Merrilyn Walton, former NSW
Complaints Commissioner and now a Professor at Sydney University,
gave a speech to a medico-legal conference recently about how much
work is still needed in the area of teaching ethics to medical
practitioners. Later, I hear, one of the doctors present turned to
her and said, 'Well that is irrelevant. We learn about ethics at
mother's knee.'
A recommendation from the Cartwright
Report led to the appointment of David Seedhouse as senior lecturer
in Medical Ethics. He was put into the Department of Psychiatry and
Behavioural Science, had very little support from the Medical
School, and left very frustrated. Fortunately he has now come back
to take up a Chair in Health and Social Ethics at AUT. It is clear
that there is still a great deal more to be done in relation to the
teaching of ethics, both during professional training and in the
ongoing education of health professionals and providers.
Advocacy services
Advocacy services need a major
re-think. I have commissioned Mary O'Regan to prepare a report
looking initially at the guidelines under which advocates are
working. These were first issued in 1996. In 1999 there were
funding cuts and significant service cuts, and Robyn Stent
recommended that the advocates should become employees of the
Office. That goes to the heart of the original recommendations: the
advocates were to be the Commissioner's 'eyes and ears on the
ground' and employed by the Office. Currently our advocates are not
as well linked to their communities as they might be, and certainly
they are not as well linked as they need to be to our own Office.

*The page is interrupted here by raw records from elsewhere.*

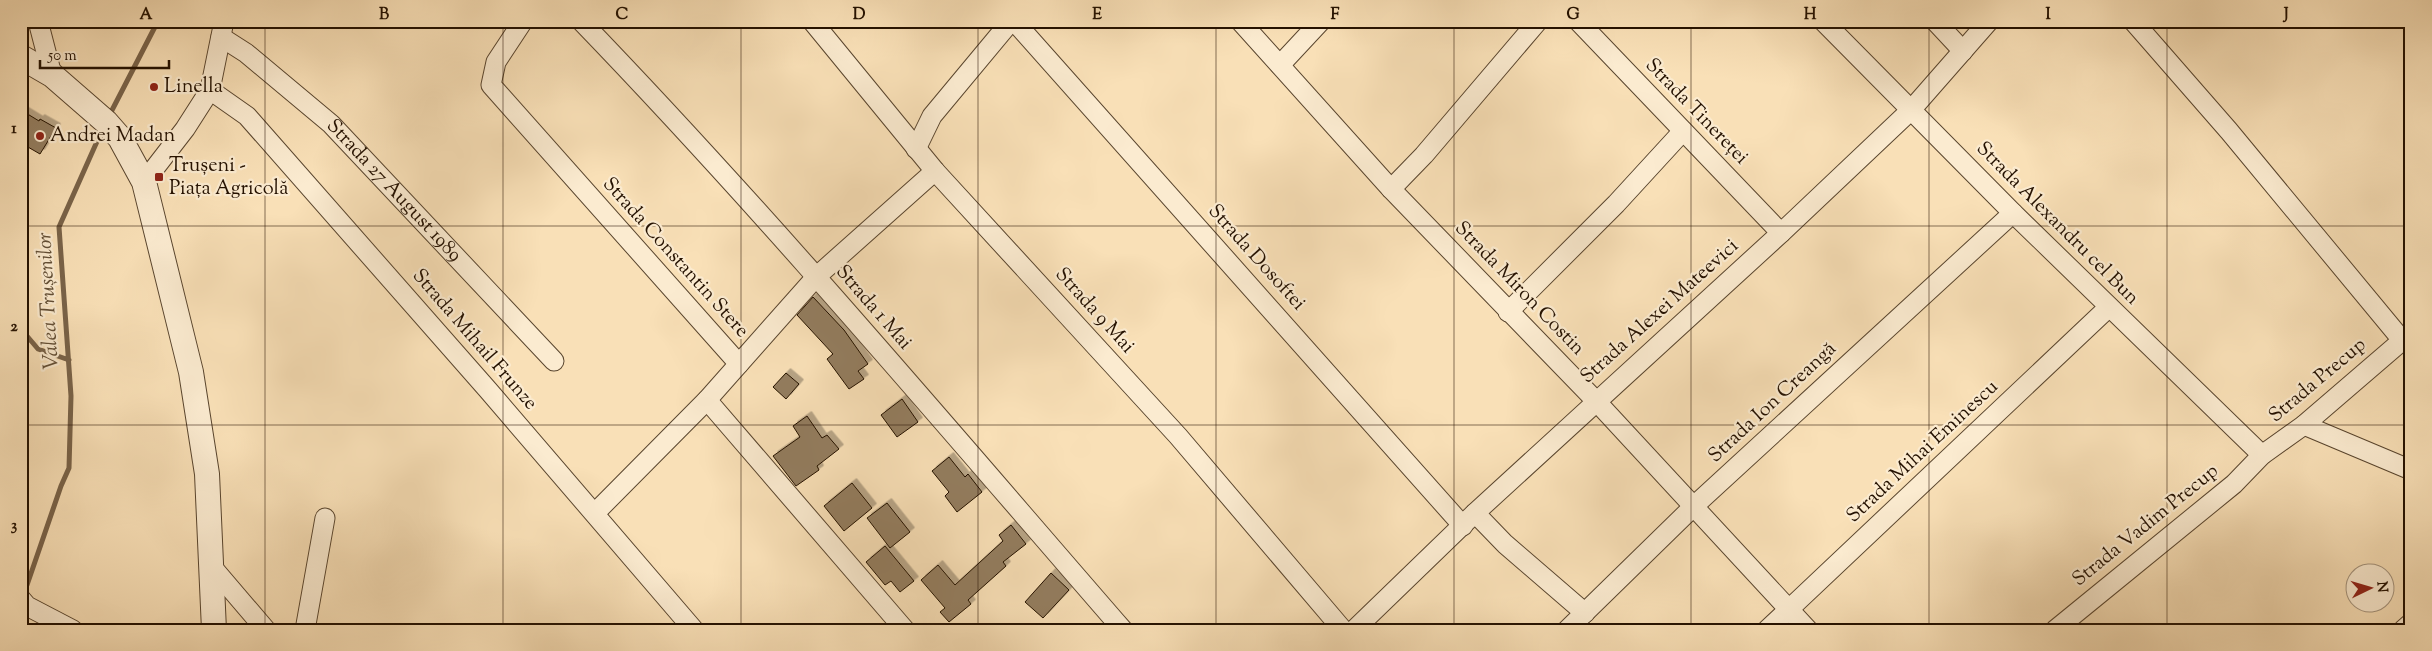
<svg xmlns="http://www.w3.org/2000/svg" width="2432" height="651" font-family="'Sorts Mill Goudy',serif">
<style>
.lines{fill:none;stroke-linecap:round;stroke-linejoin:round}
.stream{stroke:#796349;stroke-width:5}
.building{fill:#937d5f;stroke:#241100;filter:url(#shadow)}
.minor-casing{stroke:#59452e;stroke-width:21}
.tertiary-casing{stroke:#59452e;stroke-width:26}
.minor{stroke:#fbebd0;stroke-width:19}
.tertiary{stroke:#fbebd0;stroke-width:24}
.grid{fill:none;stroke:#241100;stroke-width:1;stroke-opacity:0.55}
.poi-dot{fill:#8f2418;stroke:#fbebd0;stroke-width:2}
.labels{text-anchor:middle;dominant-baseline:central;stroke-width:4.5;stroke-linejoin:round;paint-order:stroke}
.poi-label{font-size:20px;fill:#241100;stroke:#fbebd0;text-anchor:start}
.street-label{font-size:20px;fill:#241100;stroke:#fbebd0}
.water-label{font-size:21px;font-style:italic;fill:#634f36;stroke:#fbebd0}
.neatline{fill:none;stroke:#241100;stroke-width:2}
.grid-label{font-size:16px;text-anchor:middle;font-weight:bold;fill:#241100}
</style>
<defs>
<filter id="shadow"><feDropShadow dx="4.5" dy="-4.5" stdDeviation="0" flood-color="#0004"/></filter>
</defs>
<rect width="100%" height="100%" fill="#f9e0b7"/>
<filter id="stains"><feTurbulence type="fractalNoise" baseFrequency=".004" numOctaves="4"/><feColorMatrix values="0 0 0 0 .2 0 0 0 0 .09 0 0 0 0 .02 0 0 0 .5 -.17"/></filter>
<radialGradient id="worn" r=".72"><stop offset=".6" stop-color="#630" stop-opacity="0"/><stop offset="1" stop-color="#630" stop-opacity=".3"/></radialGradient>
<g class="lines">
<path class="stream" d="M 109,116 L 158,21
M 21,329 L 38,349 L 69,360
M 21,590 L 27,585 L 61,486 L 69,468 L 71,396 L 59,227 L 103,128"/>
</g>
<path class="building" d="M 21,110 L 39,121 L 40,119 L 56,128 L 40,154 L 21,143 Z
M 813,297 L 844,330 L 868,364 L 858,371 L 864,379 L 849,389 L 827,359 L 833,354 L 797,315 Z
M 786,373 L 799,384 L 786,399 L 773,387 Z
M 902,399 L 918,422 L 897,437 L 881,415 Z
M 807,416 L 822,438 L 827,435 L 839,449 L 817,466 L 819,470 L 796,486 L 773,456 L 800,437 L 793,426 Z
M 949,457 L 965,477 L 968,474 L 982,492 L 957,512 L 945,496 L 949,492 L 932,471 Z
M 852,483 L 872,508 L 844,531 L 824,506 Z
M 887,503 L 910,532 L 890,548 L 867,518 Z
M 1011,525 L 1026,544 L 1003,562 L 1006,566 L 968,600 L 971,604 L 949,622 L 940,612 L 945,608 L 921,580 L 938,565 L 955,585 L 1003,541 L 999,535 Z
M 885,546 L 914,581 L 900,592 L 891,581 L 885,585 L 866,562 Z
M 1051,573 L 1069,590 L 1043,618 L 1025,602 Z"/>
<g class="lines">
<g class="minor-casing">
<g id="minor">
<path d="M 38,21 L 52,75"/>
<path d="M 523,21 L 496,62 L 491,85 L 739,364"/>
<path d="M 581,21 C 770,217 945,425 1123,630"/>
<path d="M 812,21 L 935,171 L 1178,436 L 1343,630"/>
<path d="M 1014,21 L 1463,526"/>
<path d="M 1240,21 L 1391,189 L 1596,401 L 1808,630"/>
<path d="M 1578,21 L 1781,233"/>
<path d="M 1823,21 L 2013,213 L 2262,455"/>
<path d="M 1935,21 L 1963,51"/>
<path d="M 2133,21 L 2229,131 L 2402,340"/>
<path id="s1" d="M 221,37 L 246,53 L 331,124 L 554,361"/>
<path d="M 1280,65 L 1321,21"/>
<path d="M 210,90 L 247,116 L 488,390 L 694,630"/>
<path d="M 916,149 L 932,116 L 1011,21"/>
<path d="M 144,182 L 185,129 L 210,90 L 224,21"/>
<path d="M 1391,189 L 1424,155 L 1538,21"/>
<path d="M 1508,312 L 1616,204 L 1683,131"/>
<path d="M 707,400 L 905,630"/>
<path d="M 2304,425 L 2411,470"/>
<path d="M 595,513 L 707,400 L 816,277 L 935,171"/>
<path d="M 1475,513 L 1505,544 L 1585,613"/>
<path d="M 213,568 L 266,630"/>
<path d="M 21,599 L 27,606 L 73,630"/>
<path d="M 305,630 L 325,518"/>
<path d="M 1354,630 L 1475,513 L 1781,233 L 1911,110 L 1989,21"/>
<path d="M 1567,630 L 1694,506 L 2013,213"/>
<path d="M 1767,630 L 2109,307"/>
<path d="M 2055,630 L 2234,484 L 2262,455 L 2304,425 L 2411,333"/>
<path d="M 2403,630 L 2411,623"/>
</g>
</g>
<g class="tertiary-casing">
<path id="tertiary" d="M 21,57 L 52,75 L 106,122 L 120,138 L 144,182 L 191,372 L 207,474 L 214,630"/>
</g>
<use href="#minor" class="minor"/>
<use href="#tertiary" class="tertiary"/>
</g>
<path class="grid" d="M 265,21 L 265,630M 503,21 L 503,630M 741,21 L 741,630M 978,21 L 978,630M 1216,21 L 1216,630M 1454,21 L 1454,630M 1691,21 L 1691,630M 1929,21 L 1929,630M 2167,21 L 2167,630M 21,226 L 2411,226M 21,425 L 2411,425"/>
<g class="poi-dot">
<circle cx="154" cy="87" r="5"/>
<circle cx="40" cy="136" r="5"/>
<rect x="154" y="172" width="10" height="10" rx="2.5"/>
</g>
<g class="labels">
<g class="poi-label">
<text x="164" y="87">Linella</text>
<text x="50" y="136">Andrei Madan</text>
<text x="169" y="166">Trușeni -<tspan x="169" dy="23">Piața Agricolă</tspan></text>
</g>
<g class="street-label">
<text transform="translate(1696 112) rotate(46)">Strada Tinereței</text>
<text stroke="none"><textPath href="#s1" startOffset="232">Strada 27 August 1989</textPath></text>
<text transform="translate(2057 224) rotate(45)">Strada Alexandru cel Bun</text>
<text transform="translate(675 258) rotate(48)">Strada Constantin Stere</text>
<text transform="translate(1256 258) rotate(48)">Strada Dosoftei</text>
<text transform="translate(1519 289) rotate(46)">Strada Miron Costin</text>
<text transform="translate(873 308) rotate(49)">Strada 1 Mai</text>
<text transform="translate(1094 311) rotate(48)">Strada 9 Mai</text>
<text transform="translate(1660 312) rotate(-42)">Strada Alexei Mateevici</text>
<text transform="translate(474 340) rotate(49)">Strada Mihail Frunze</text>
<text transform="translate(2318 381) rotate(-40)">Strada Precup</text>
<text transform="translate(1773 403) rotate(-43)">Strada Ion Creangă</text>
<text transform="translate(1923 452) rotate(-43)">Strada Mihai Eminescu</text>
<text transform="translate(2146 526) rotate(-39)">Strada Vadim Precup</text>
</g>
<g class="water-label">
<text transform="translate(49 301) rotate(-93)">Valea Trușenilor</text>
</g>
</g>
<rect width="2432" height="651" fill="none" stroke="#f9e0b7" stroke-width="55"/>
<g transform="translate(2370 588) rotate(85)"><circle r="24" fill="#fbebd0" stroke="#a5947d"/>
<path d="M0-4L9 19L0 12L-9 19Z" fill="#8f2418"/>
<text y="-8" font-size="14" font-weight="bold" text-anchor="middle" fill="#241100">N</text>
</g>
<path d="M40 60v8h129v-8" fill="none" stroke="#241100" stroke-width="2.5"/>
<text x="48" y="60" font-size="15" fill="#241100" stroke="#fbebd0" stroke-width="4" paint-order="stroke">50 m</text>
<rect x="28" y="28" width="2376" height="596" class="neatline"/>
<g class="grid-label">
<text x="146" y="19">A</text>
<text x="384" y="19">B</text>
<text x="622" y="19">C</text>
<text x="859" y="19">D</text>
<text x="1097" y="19">E</text>
<text x="1335" y="19">F</text>
<text x="1573" y="19">G</text>
<text x="1810" y="19">H</text>
<text x="2048" y="19">I</text>
<text x="2286" y="19">J</text>
<text x="14" y="133">1</text>
<text x="14" y="331">2</text>
<text x="14" y="530">3</text>
</g>
<rect width="100%" height="100%" filter="url(#stains)"/>
<rect width="100%" height="100%" fill="url(#worn)"/>
</svg>
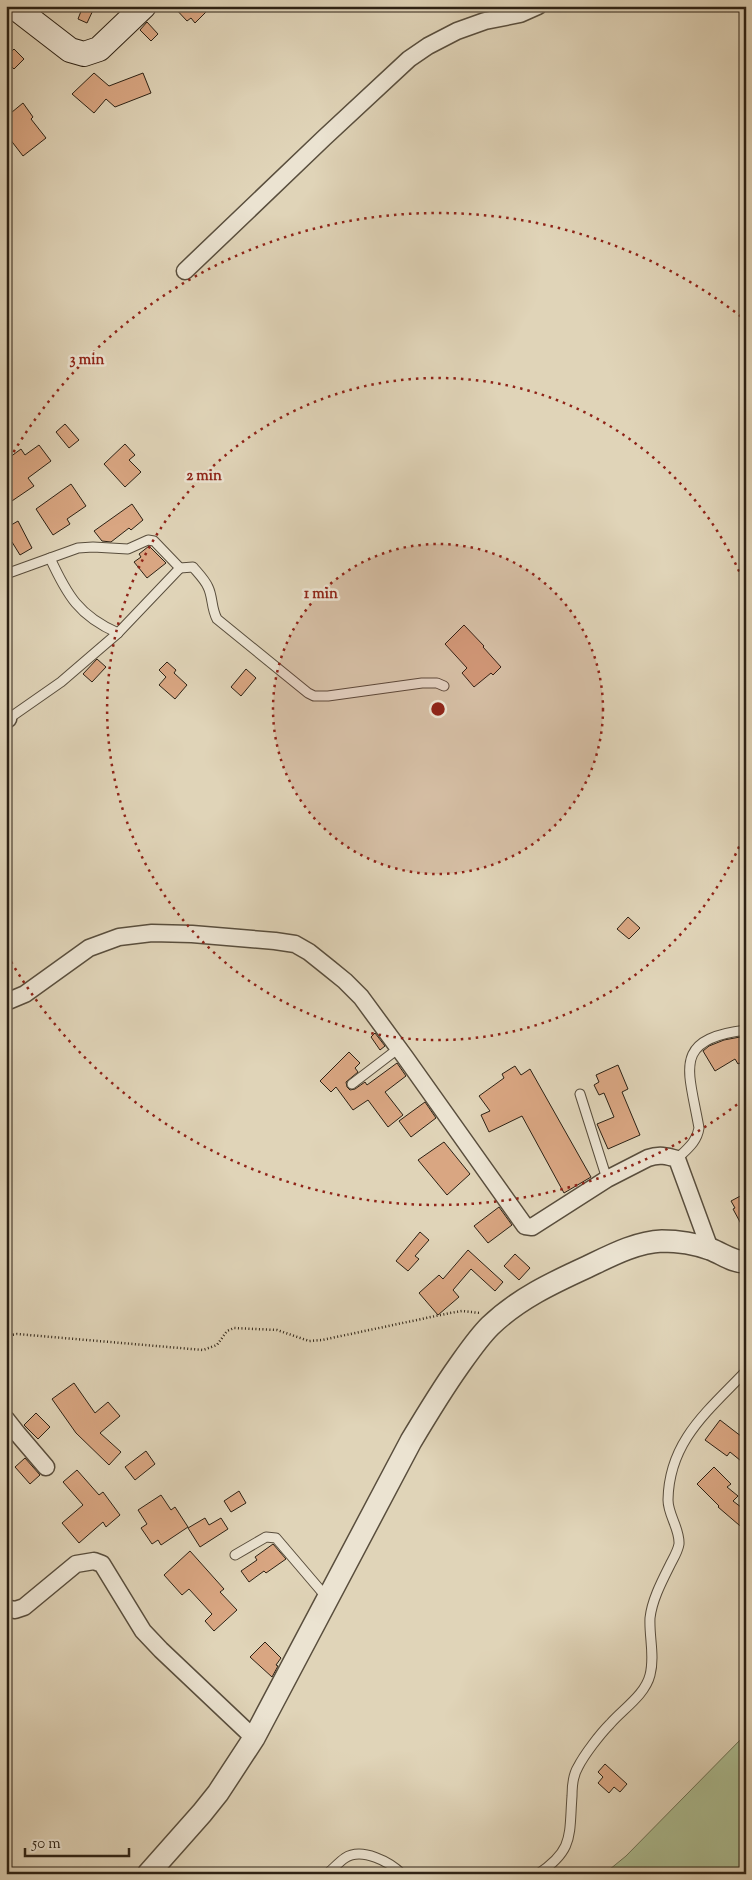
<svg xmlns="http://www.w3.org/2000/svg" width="752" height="1880" font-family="'Sorts Mill Goudy',serif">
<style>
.green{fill:#acbe93;stroke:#6c7054}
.building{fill:#d9a682;stroke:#2c2114}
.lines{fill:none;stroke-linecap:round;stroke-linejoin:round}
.service-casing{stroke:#594e3d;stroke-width:11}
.minor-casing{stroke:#594e3d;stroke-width:19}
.tertiary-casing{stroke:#594e3d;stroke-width:24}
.secondary-casing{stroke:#2c2114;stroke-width:26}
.path{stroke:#2c2114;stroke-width:2.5;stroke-dasharray:1 2.5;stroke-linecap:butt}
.service{stroke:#ebe3d1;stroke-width:9}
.minor{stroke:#ebe3d1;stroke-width:16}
.tertiary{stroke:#ebe3d1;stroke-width:21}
.secondary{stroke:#ebe3d1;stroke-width:24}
.ring{fill:none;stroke:#8f2418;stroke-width:2.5;stroke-dasharray:2.5 5}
.centre{fill:#8f2418;stroke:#ebe3d1;stroke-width:2.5}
.ring-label{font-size:15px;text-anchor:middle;font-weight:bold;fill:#8f2418;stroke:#ebe3d1;stroke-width:5;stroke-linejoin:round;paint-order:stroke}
</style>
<rect width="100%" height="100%" fill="#e0d4b8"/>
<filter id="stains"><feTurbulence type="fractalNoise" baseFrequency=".004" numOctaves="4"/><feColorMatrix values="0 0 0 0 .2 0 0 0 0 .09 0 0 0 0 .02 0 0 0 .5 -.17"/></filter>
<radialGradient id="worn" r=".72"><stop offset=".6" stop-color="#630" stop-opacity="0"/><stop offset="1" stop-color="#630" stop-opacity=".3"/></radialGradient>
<polygon class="green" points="746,1734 746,1874 604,1874 626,1856"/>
<g class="building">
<polygon points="83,6 95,6 87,23 78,19"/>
<polygon points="173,6 212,6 195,23 191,18 187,21"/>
<polygon points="147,22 158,34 151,41 140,30"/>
<polygon points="14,49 24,59 14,69 6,61 6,57"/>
<polygon points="94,73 109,86 143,73 151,93 115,107 106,99 94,113 72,94"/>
<polygon points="23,103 33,117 31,119 46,138 23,156 6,134 6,117"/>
<polygon points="65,424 79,440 69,448 56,432"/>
<polygon points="125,444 135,455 129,460 141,472 125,487 104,464"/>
<polygon points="39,445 51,461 28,478 34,486 6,505 6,460 21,449 25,455"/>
<polygon points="71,484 86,506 67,519 70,524 53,535 36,509"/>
<polygon points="132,504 143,520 131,530 129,528 111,542 102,541 94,531"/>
<polygon points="18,521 32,548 20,555 12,542 6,545 6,528"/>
<polygon points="149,546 166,563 147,578 134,562 141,557 139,554"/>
<polygon points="464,625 484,646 483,647 501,667 493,675 491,673 474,687 462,673 467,668 445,644"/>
<polygon points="97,659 106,667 92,682 83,674"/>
<polygon points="167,662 176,670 174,673 187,685 175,699 159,685 166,677 159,670"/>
<polygon points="246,669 256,678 241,696 231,687"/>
<polygon points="628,917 640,928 629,939 617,929"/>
<polygon points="375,1033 385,1046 380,1050 371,1037"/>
<polygon points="740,1037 746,1048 746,1060 738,1064 735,1059 715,1071 703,1051 709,1046 724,1040"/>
<polygon points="349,1052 360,1063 355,1068 358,1072 346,1082 347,1087 350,1090 355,1089 365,1082 367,1085 397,1063 406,1076 385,1092 403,1115 388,1127 368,1100 353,1110 336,1087 331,1092 320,1081"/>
<polygon points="618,1065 628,1089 622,1092 640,1135 608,1149 597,1124 614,1117 604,1093 599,1095 594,1085 599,1082 596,1075"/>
<polygon points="515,1066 521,1075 530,1069 591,1177 564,1193 522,1116 489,1132 481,1115 490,1111 479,1096 504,1078 502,1074"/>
<polygon points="425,1102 436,1118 411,1137 399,1121"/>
<polygon points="444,1142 470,1174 447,1195 418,1160"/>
<polygon points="746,1193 746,1233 733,1209 735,1208 731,1201"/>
<polygon points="499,1207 512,1225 488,1243 474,1226"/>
<polygon points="420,1232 429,1240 415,1256 419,1259 408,1271 396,1261"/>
<polygon points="468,1250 503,1282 495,1291 471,1269 453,1290 459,1297 438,1315 419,1293 439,1275 443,1279"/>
<polygon points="515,1254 530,1268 519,1280 504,1266"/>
<polygon points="74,1383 95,1413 108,1402 120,1416 100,1433 121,1452 109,1465 76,1433 52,1399"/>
<polygon points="36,1413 50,1427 38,1439 24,1425"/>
<polygon points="720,1420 746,1440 746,1465 730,1452 727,1456 705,1440"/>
<polygon points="146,1451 155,1464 135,1480 125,1467"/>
<polygon points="25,1458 40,1475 30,1484 15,1467"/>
<polygon points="714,1467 731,1484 727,1487 738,1496 733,1501 746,1511 746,1531 718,1507 719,1506 697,1484"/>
<polygon points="77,1470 99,1495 103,1492 120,1515 106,1527 103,1522 79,1543 62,1523 83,1505 63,1482"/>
<polygon points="239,1491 246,1503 231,1512 224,1501"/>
<polygon points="161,1495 171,1510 175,1507 188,1527 161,1545 158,1540 152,1544 141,1528 147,1524 138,1510"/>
<polygon points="205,1518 209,1525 221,1518 228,1529 200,1547 188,1528"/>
<polygon points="273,1544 286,1559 266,1573 264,1571 249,1582 241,1571 257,1560 255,1557"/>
<polygon points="190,1551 224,1589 220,1592 237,1610 214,1631 205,1621 212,1614 189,1589 182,1595 164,1575"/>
<polygon points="265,1642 281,1658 276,1665 278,1666 272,1677 250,1657"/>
<polygon points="605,1764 627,1784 620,1792 614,1787 609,1793 598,1783 603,1777 598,1772"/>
</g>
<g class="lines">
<g class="service-casing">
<g id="service">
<path d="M50 558C67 595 79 616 118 633"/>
<path d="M6 574 78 548 93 547 128 549 148 540 154 541 180 568 193 567C198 573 205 580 208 587 213 597 211 608 217 619L308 693 314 696H328L422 683H437L444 686"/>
<polyline points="8,719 61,682 118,633 180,568"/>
<polyline points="352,1084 399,1048"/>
<polyline points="580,1094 607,1179"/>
<path d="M677 1159C687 1149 697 1142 699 1128 689 1070 671 1039 746 1030"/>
<polyline points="235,1555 266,1537 276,1538 328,1599"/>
<path d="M327 1874C333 1869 339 1862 345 1858 362 1847 390 1862 402 1874"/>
<path d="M538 1874C574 1850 569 1836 572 1796 572 1786 573 1775 578 1767 584 1755 600 1734 610 1724 623 1709 645 1695 650 1675 655 1656 649 1637 650 1618 652 1600 662 1581 670 1565 673 1559 678 1551 679 1544 680 1529 668 1515 668 1500 669 1441 708 1411 746 1371"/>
</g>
</g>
<g class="minor-casing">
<g id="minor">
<polyline points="185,271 324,138 409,59 428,46 457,31 485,21 520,14 538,6"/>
<polyline points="6,720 8,719"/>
<path d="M6 1002 25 994 89 948 119 937 152 933 192 934 275 941 295 944 309 952 329 968 345 981 361 997 405 1057 525 1226 532 1227 607 1179 648 1158C659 1154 667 1156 677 1159L710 1249"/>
<polyline points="6,1419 17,1433 46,1467"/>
<polyline points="6,1608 15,1610 24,1607 76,1564 94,1561 102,1564 143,1631 161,1650 254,1738"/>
</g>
</g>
<g class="tertiary-casing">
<path id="tertiary" d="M148 1874 202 1813 218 1793 254 1738 411 1441C426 1416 441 1391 458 1367 468 1353 478 1338 490 1326 518 1299 552 1283 587 1267 610 1256 636 1242 662 1241 677 1241 696 1244 710 1249 723 1254 732 1262 746 1262"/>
</g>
<g class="secondary-casing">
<polyline id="secondary" points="13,6 70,50 84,54 99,49 144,6"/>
</g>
<polyline class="path" points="6,1336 17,1334 203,1350 217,1345 227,1331 234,1328 277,1330 309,1341 322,1340 450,1313 462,1311 480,1313"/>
<use href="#service" class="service"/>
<use href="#minor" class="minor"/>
<use href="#tertiary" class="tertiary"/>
<use href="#secondary" class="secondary"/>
</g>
<circle cx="438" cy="709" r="165" fill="#8f2418" fill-opacity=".12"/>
<g class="ring">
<circle cx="438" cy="709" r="165"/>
<path d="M745 833A331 331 0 1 1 745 585"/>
<path d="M743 1100A496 496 0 0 1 6 953M6 465A496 496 0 0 1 743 318"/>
</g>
<circle cx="438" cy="709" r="8" class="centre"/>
<g class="ring-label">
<text x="87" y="364">3 min</text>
<text x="204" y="480">2 min</text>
<text x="321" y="598">1 min</text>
</g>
<rect width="752" height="1880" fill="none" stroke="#e0d4b8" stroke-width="25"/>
<rect x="8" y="8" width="737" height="1865" fill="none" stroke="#2c2114" stroke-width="2.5"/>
<rect x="12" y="12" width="727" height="1855" fill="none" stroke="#2c2114"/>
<path d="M25 1848v8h104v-8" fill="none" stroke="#2c2114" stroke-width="2.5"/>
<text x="32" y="1848" font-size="15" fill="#2c2114" stroke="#ebe3d1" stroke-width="4" paint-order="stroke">50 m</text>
<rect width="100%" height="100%" filter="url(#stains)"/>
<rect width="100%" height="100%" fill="url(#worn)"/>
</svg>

We need to bridge those gaps. They are symptomatic of the whole
purchaser-provider split. We have a Commissioner, an independent
Director, a contracted manager of an advocacy services
organisation, and staff employed there. It all feels a bit wrong to
me, so I am seeking advice.
Quality, safety and
accountability
Much of the original thinking about
the Commissioner envisaged an Office that would take claims and be
more like a prosecution body, which is the model in NSW. But the
model we have is different. The Commissioner is required to
facilitate the 'fair, simple, speedy and efficient resolution of
complaints'. As at 30 June 2000, of all the cases that have been
breach opinions, only 15% have been reported to the Director of
Proceedings. She then has to have a sort of mini-hearing and to
weigh the wishes of the complainant and the public safety. Within
those statutory criteria, she has felt able to bring a prosecution
in only 50% of the cases referred. Of those 50%, only two-thirds
have led to a successful prosecution before the disciplinary
body.
We are about to have a debate around
whether we should move to a health professional disciplinary or
competence tribunal, and whether this should have somebody with the
status of a District Court Judge, or a lay majority. This is
important, because consumers feel that the accountability piece of
the equation has dropped off somewhere.
Consumer advisory
group
I feel very strongly that the Office
is very isolated. It needs to build some bridges with groups such
as Women's Health Action and with consumers generally. In the next
few months I want to set up some sort of advisory group of
consumers from a range of perspectives, to give me feedback on how
the Office is doing, to become involved in our policy and our
directions, and to provide support. For the last five years the
Office has stood alone. That is not how I want to run it. I need
that support - otherwise it is very easy for pot shots to be taken
whenever a Commissioner comes out with an unpopular finding. I want
to build that support in advance, not come running for it after the
event. I welcome some ideas about how we can do this.